## Instructions for the task
Please keep pictures out of the copy, and print exactly the lines from the one containing "From: Dave Morley, 2014" through the end of the records.
### Records ###
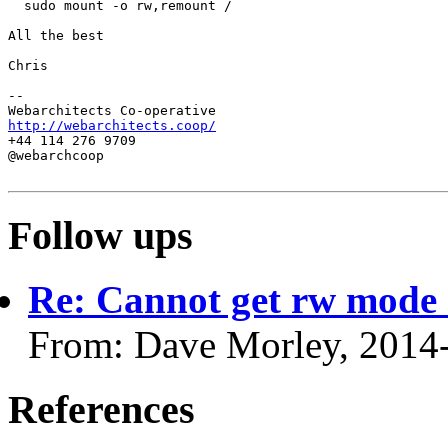
  sudo mount -o rw,remount /

All the best

Chris

-- 

http://webarchitects.coop/
+44 114 276 9709

@webarchcoop

Follow ups
Re: Cannot get rw mode
From: Dave Morley, 2014
References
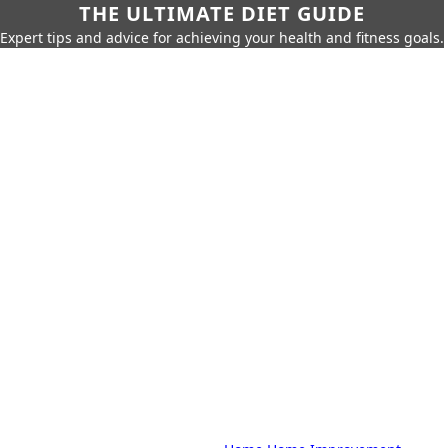
THE ULTIMATE DIET GUIDE
Expert tips and advice for achieving your health and fitness goals.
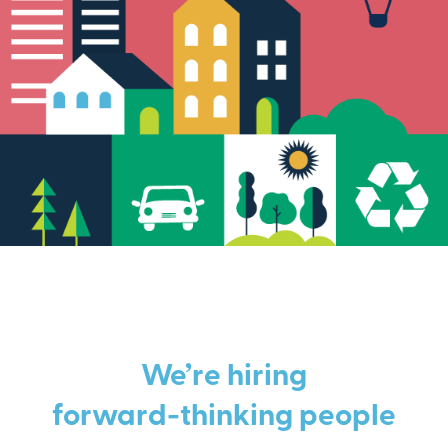
We’re hiring
forward-thinking people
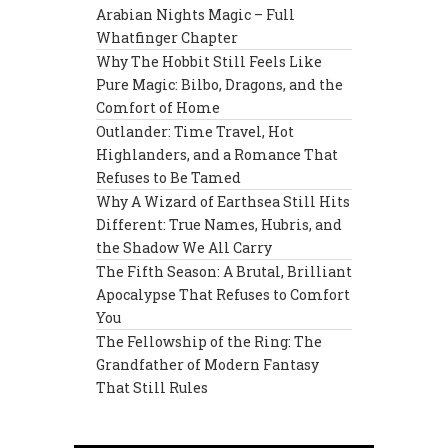
Arabian Nights Magic – Full
Whatfinger Chapter
Why The Hobbit Still Feels Like
Pure Magic: Bilbo, Dragons, and the
Comfort of Home
Outlander: Time Travel, Hot
Highlanders, and a Romance That
Refuses to Be Tamed
Why A Wizard of Earthsea Still Hits
Different: True Names, Hubris, and
the Shadow We All Carry
The Fifth Season: A Brutal, Brilliant
Apocalypse That Refuses to Comfort
You
The Fellowship of the Ring: The
Grandfather of Modern Fantasy
That Still Rules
###
## Completed exercise
From: Dave Morley, 2014
References
THE ULTIMATE DIET GUIDE
Expert tips and advice for achieving your health and fitness goals.
We’re hiring
forward-thinking people
Arabian Nights Magic – Full
Whatfinger Chapter
Why The Hobbit Still Feels Like
Pure Magic: Bilbo, Dragons, and the
Comfort of Home
Outlander: Time Travel, Hot
Highlanders, and a Romance That
Refuses to Be Tamed
Why A Wizard of Earthsea Still Hits
Different: True Names, Hubris, and
the Shadow We All Carry
The Fifth Season: A Brutal, Brilliant
Apocalypse That Refuses to Comfort
You
The Fellowship of the Ring: The
Grandfather of Modern Fantasy
That Still Rules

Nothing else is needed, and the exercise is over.